6.1. RAG training programme
Data extraction & cleansing and the calculation & storage of embeddings are the two decisive steps in training a RAG model. It is still possible to influence the quality of the processed content in order to achieve better retrieval and generation results.
Data extraction & cleansing
First, unstructured data must be converted into a standardised text format. PDFs can be extracted with pdfplumber or PyMuPDF, while web pages are crawled with BeautifulSoup. Data from databases can be retrieved using SQL queries or APIs.
After extraction, the text is segmented - either into sentences, paragraphs or thematic units. This helps to create smaller and more precise blocks of information for retrieval. The text is then cleaned up by removing superfluous spaces, HTML tags or special characters.
To improve the semantic quality of the data, metadata such as title, author, date or categories can be integrated.
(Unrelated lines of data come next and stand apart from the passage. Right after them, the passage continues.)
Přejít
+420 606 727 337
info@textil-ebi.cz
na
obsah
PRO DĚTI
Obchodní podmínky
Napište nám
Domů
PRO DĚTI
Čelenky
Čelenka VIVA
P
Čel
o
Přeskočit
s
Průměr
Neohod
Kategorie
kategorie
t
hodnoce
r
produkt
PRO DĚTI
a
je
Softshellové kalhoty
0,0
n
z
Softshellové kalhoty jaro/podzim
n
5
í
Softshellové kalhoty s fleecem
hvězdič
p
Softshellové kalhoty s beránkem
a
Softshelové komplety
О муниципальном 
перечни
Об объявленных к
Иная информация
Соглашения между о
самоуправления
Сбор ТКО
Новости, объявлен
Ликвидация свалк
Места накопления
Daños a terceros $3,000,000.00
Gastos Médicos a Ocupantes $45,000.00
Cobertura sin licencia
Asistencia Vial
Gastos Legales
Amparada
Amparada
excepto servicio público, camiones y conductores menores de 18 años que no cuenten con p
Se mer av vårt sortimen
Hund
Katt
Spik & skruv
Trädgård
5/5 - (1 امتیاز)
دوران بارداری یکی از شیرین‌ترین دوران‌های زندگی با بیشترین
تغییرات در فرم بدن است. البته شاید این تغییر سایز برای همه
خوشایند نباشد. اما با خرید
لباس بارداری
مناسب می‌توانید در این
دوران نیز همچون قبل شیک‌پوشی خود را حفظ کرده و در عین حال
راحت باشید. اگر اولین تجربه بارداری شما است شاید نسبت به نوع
These later help with the semantic search and better context weighting.
Calculate & save embeddings
The processed text segments are converted into vector representations. Pre-trained models such as sentence-transformers (all-MiniLM, BGE, E5) can be used for this or fine-tuned for specific domains using contrastive learning.
Separate embeddings for metadata and content can be created and combined to better depict semantic relationships. Alternatively, special tags ([TITLE], [DATE]) can be inserted to sensitise the model to different contexts.
The calculated embeddings are then saved in a vector database such as FAISS, Pinecone or ChromaDB. This allows texts to be searched and retrieved efficiently.